得られた磁性体及び磁気テープを、実施例1と同様にして評価した。結果を下記表1に併記した。
【0196】
〔比較例3〕
実施例1において、磁性体1の粒子の作製時、工程Bにおけるアルカリ剤添加時における混合液の温度を表1に記載の如く変更し、かつ、工程Cにおいて混合液の温度を工程Bの条件から昇温しなかった以外は、実施例1と同様にして比較磁性体3の粒子を作製し、実施例1と同様にして磁気テープを製造した。
得られた磁性体及び磁気テープを、実施例1と同様にして評価した。結果を下記表1に併記した。
【0197】
〔比較例4〕
工程Cにおける昇温後の混合液の温度を表1に記載の如く変更した以外は、実施例1と同様にして比較磁性体4の粒子を作製し、実施例1と同様にして磁気テープを製造した。 得られた磁性体及び磁気テープを、実施例1と同様にして評価した。結果を下記表1に併記した。
【0198】
【表1】

【0199】
表1に示す結果より、実施例1~実施例8で得た磁性体の粒子はいずれもアスペクト比の変動係数が18%以下であった。
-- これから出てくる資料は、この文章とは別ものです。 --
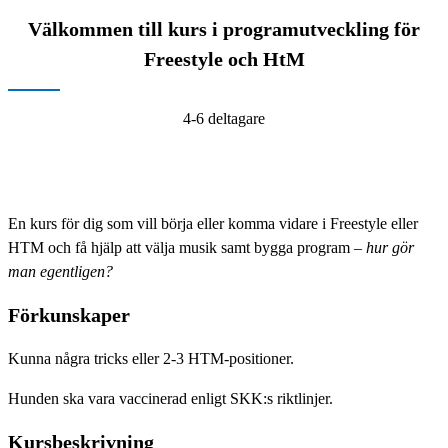
Välkommen till kurs i programutveckling för
Freestyle och HtM
4-6 deltagare
En kurs för dig som vill börja eller komma vidare i Freestyle eller
HTM och få hjälp att välja musik samt bygga program –
hur gör
man egentligen?
Förkunskaper
Kunna några tricks eller 2-3 HTM-positioner.
Hunden ska vara vaccinerad enligt SKK:s riktlinjer.
Kursbeskrivning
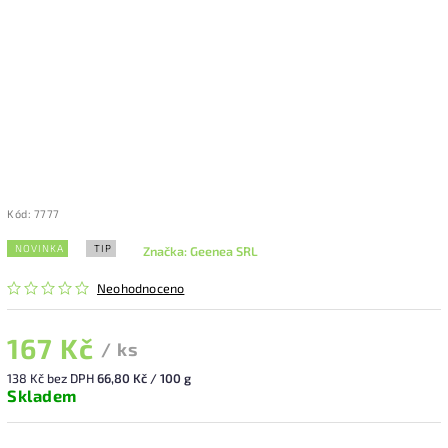
Kód:
7777
NOVINKA
TIP
Značka:
Geenea SRL
Neohodnoceno
167 Kč
/ ks
138 Kč bez DPH
66,80 Kč / 100 g
Skladem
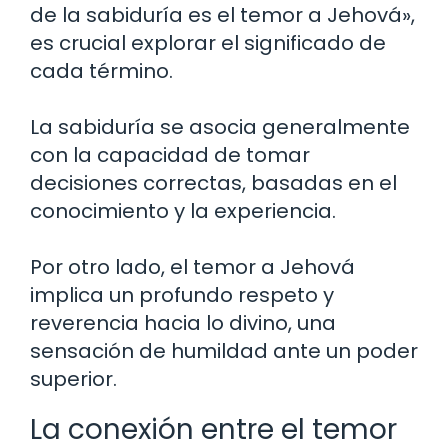
de la sabiduría es el temor a Jehová»,
es crucial explorar el significado de
cada término.
La sabiduría se asocia generalmente
con la capacidad de tomar
decisiones correctas, basadas en el
conocimiento y la experiencia.
Por otro lado, el temor a Jehová
implica un profundo respeto y
reverencia hacia lo divino, una
sensación de humildad ante un poder
superior.
La conexión entre el temor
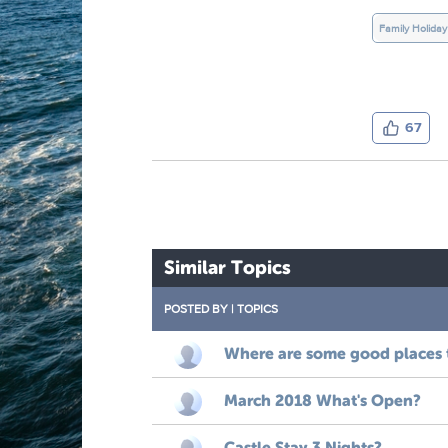
Family Holiday
67
Similar Topics
POSTED BY
|
TOPICS
Where are some good places to 
March 2018 What's Open?
Castle Stay 3 Nights?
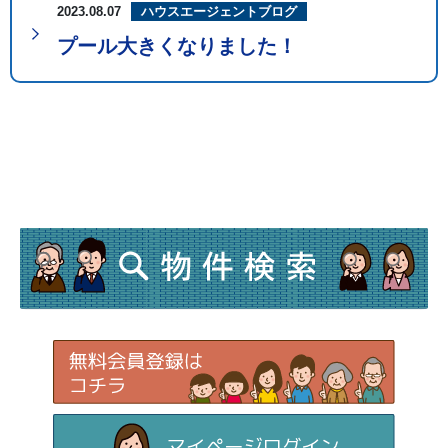
2023.08.07
ハウスエージェントブログ
プール大きくなりました！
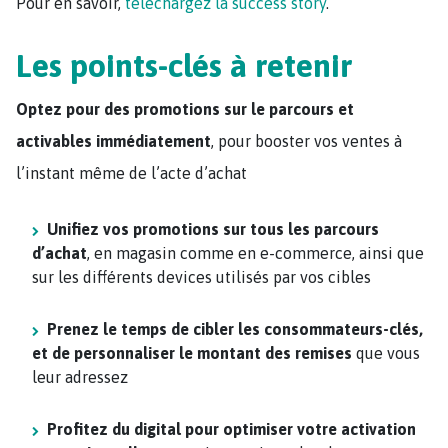
Pour en savoir,
téléchargez la success story
.
Les points-clés à retenir
Optez pour des promotions sur le parcours et
activables immédiatement
, pour booster vos ventes à
l’instant même de l’acte d’achat
Unifiez vos promotions sur tous les parcours
d’achat
, en magasin comme en e-commerce, ainsi que
sur les différents devices utilisés par vos cibles
Prenez le temps de cibler les consommateurs-clés,
et de personnaliser le montant des remises
que vous
leur adressez
Profitez du digital pour optimiser votre activation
また、実施例1~実施例8で得た磁気テープは、長手方向のSQが、0.3を超え0.5以下の範囲であり、且つ、標準とした比較例1の磁気テープに対して、いずれもSNRが良好であった。
一方、比較例2の磁気テープは、磁性体の粒子のアスペクト比の変動係数が18%以下であっても、長手方向のSQが本開示の範囲外となり、SNRは、実施例の磁気テープと比較して劣っていた。
また、工程Cにて昇温を行なわなかった比較例3の磁気テープ及び工程Cにおける昇温後の温度が高すぎた比較例4の磁気テープでは、いずれも、得られた磁性体の粒子のアスペクト比の変動係数が18%を超えており、SNRは、実施例の磁気テープと比較して劣っていた。
【0200】
これらの結果から、アスペクト比の変動係数が18%以下であり、長手方向のSQが0.3を超え、0.5以下であることで、得られる磁気記録媒体はSNRが良好となることが確認された。
また、磁性層形成用組成物の調製に用いる有機溶媒において、沸点155℃以上の有機溶媒の含有比率を調整することで、長手方向のSQ比を良好な範囲に調整し易いことがわかる。